The line of reason that gets missed most often in these discussions is not whether or not the US is an evil place, or whether George W. Bush is a bad president, but whether the logic behind what you refer to as "preemption" is sustainable. In case you’re unaware, the international community has generally favored preemptive military action. Preventive action, on the other hand, is less clearly supported, and usually relates to a level of probability short of imminence.

Perhaps some of the concern from those opposing the current policy has more to do with long-term survival than (the ever-so-popular refrain) "America-hating."

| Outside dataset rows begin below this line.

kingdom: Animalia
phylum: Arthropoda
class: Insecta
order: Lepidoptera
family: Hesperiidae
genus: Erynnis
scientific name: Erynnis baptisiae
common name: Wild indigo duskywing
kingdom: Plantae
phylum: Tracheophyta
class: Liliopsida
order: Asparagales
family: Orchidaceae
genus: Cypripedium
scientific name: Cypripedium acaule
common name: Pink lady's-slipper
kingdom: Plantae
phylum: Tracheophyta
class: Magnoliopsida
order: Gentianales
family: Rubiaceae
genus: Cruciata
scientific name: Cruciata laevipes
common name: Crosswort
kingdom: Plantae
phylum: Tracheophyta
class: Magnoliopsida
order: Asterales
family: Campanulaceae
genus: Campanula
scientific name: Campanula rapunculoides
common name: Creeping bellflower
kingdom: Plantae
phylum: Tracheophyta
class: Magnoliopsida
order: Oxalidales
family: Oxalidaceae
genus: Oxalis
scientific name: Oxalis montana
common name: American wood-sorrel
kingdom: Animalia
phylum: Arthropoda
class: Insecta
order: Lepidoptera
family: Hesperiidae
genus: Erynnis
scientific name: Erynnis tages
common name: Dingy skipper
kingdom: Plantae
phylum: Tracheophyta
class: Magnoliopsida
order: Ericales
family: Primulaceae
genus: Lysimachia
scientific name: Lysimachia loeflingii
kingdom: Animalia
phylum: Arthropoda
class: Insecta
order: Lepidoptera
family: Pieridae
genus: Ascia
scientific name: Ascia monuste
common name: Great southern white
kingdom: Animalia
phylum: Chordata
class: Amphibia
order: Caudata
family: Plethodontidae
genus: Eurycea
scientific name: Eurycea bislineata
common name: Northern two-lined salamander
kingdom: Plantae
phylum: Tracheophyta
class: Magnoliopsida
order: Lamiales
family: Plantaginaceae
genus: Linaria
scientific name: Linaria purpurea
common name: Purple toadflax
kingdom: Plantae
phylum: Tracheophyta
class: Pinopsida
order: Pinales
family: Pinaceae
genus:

If we want to paint a bullseye on our own backs, we better hope we’re never in a position of weakness with regard to any of our present or future enemies. For the record, I am not against war, but to pretend we’ll always be able to solve our problems militarily, no matter how many outside forces turn against us, is simply foolish.
Written By: howard
George Bush says that Iraq is doing fine despite Iraqis being subjected to’’savage acts of violence’’. Here’s one such act:
Written By: Tony
URL: http://
And your point would be....?
Written By: Mark A. Flacy
URL: http://
I suppose the next case to make at QandO is that Israel can now use their own illegal nukes to bomb Iran to keep them from getting their own illegal nukes? Good for Israel but bad for Muslims?